Iraqi officials told VOA in July that they were “working on the mechanism” for sharing biometric data with their coalition partners, admitting there was no timeline for when a solution might be found.

Overcoming obstacles

The coalition, too, admitted there were obstacles.

“We are working to enable them [Iraqi officials] to better manage biometric information, to re-establish some capability that was here before that no longer is,” Canadian Armed Forces Brigadier General D.J. Anderson, then director of the coalition’s partner force development liaison team, said at the time.

There are also concerns about ensuring that everyone who might need access to the biometric data can get it, with European officials especially keen on speeding up the process.

“In a world where we see more people traveling with false documents, counterfeit documents, we need to inject much more biometrics,” European Union Counterterrorism Coordinator Gilles de Kerchove said during a visit to the U.S. in June.

“I would like to see if fingerprints are collected in Mosul or in Raqqa that it be shared in real time with the border guard at the external border of the European Union,” he added.

Interpol, the international police organization with more than 190 member countries, has been trying to help.

Interpol officials say it has shared information on more than 18,000 foreign fighters through its I-24/7 global communications network, some of which includes biometric information.

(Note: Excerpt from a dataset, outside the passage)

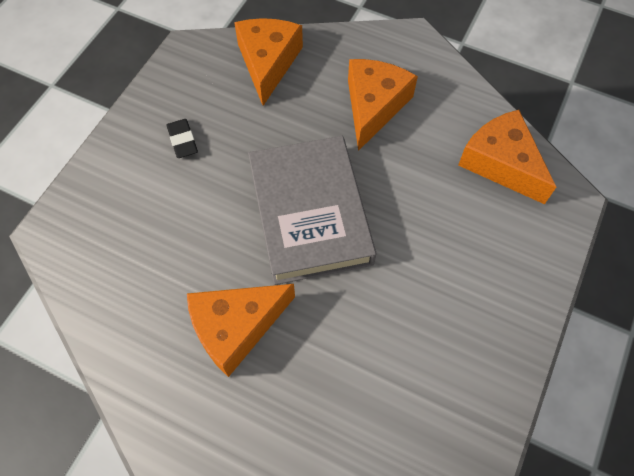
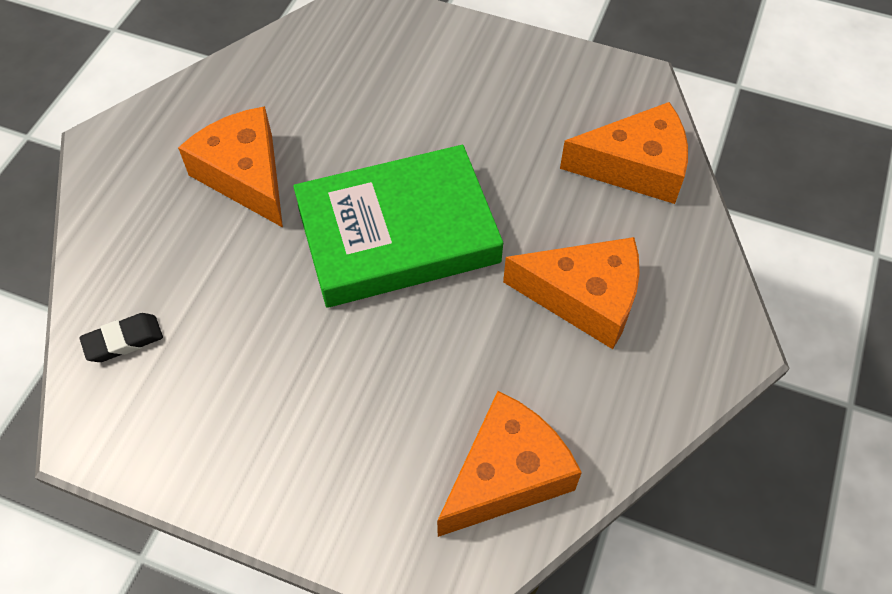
camera: 85 degrees right, 5 degrees down
black eraser [167,119,198,158] -> black eraser moved to [79,313,163,362]
grey book [248,136,376,285] -> green book [293,145,503,307]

And it is working to increase the amount of biometric data currently available.

Watching for returning foreign fighters

That additional biometric information cannot come soon enough for some European officials, worried about the steady tide of refugees from Syria and Iraq, even though there are no indications that the long-feared wave of returning foreign fighters will ever materialize.

“We have, however, identified an increase in the number of wives and children who are willing to return,” said Friedrich Grommes, head of the international terrorism directorate at Germany’s Federal Intelligence Service (BND), during a recent visit to Washington.

“This upward trend will probably increase in the months to come,” he added.

German officials say they have already used whatever biometric information is available to confirm the identities of family members of foreign fighters who may be seeking entry into Germany.

There are also growing fears some foreign fighters, terrorist operatives and their family members may be getting some sophisticated help.

“We see a lot of relationships between organized crime and terrorism, not ideologically but from old friendships sometimes,” said Dutch National Counterterrorism Coordinator Dick Schoof. “Organized crime is a facilitator for weapons, for transport, for fraud documents, for identity theft.”

And while most of the more than 5,000 would-be jihadists who left Europe are not expected to attempt a return — a feat made more difficult with a tightening of the Turkish-Syrian border — counterterror officials believe there are plenty of reasons to remain concerned.

“Quantity may not be the story,” U.S. National Counterterrorism Director Nicholas Rasmussen said this past July at the Aspen Security Summit.

“If I’m sitting in western Europe in a security service or a law enforcement organization, I’m very, very concerned about even a small number of foreign fighters from my country who come back from the conflict zone with a whole new set of skills, a whole new set of contacts, perhaps even specialized skills that go into areas of mass destruction.”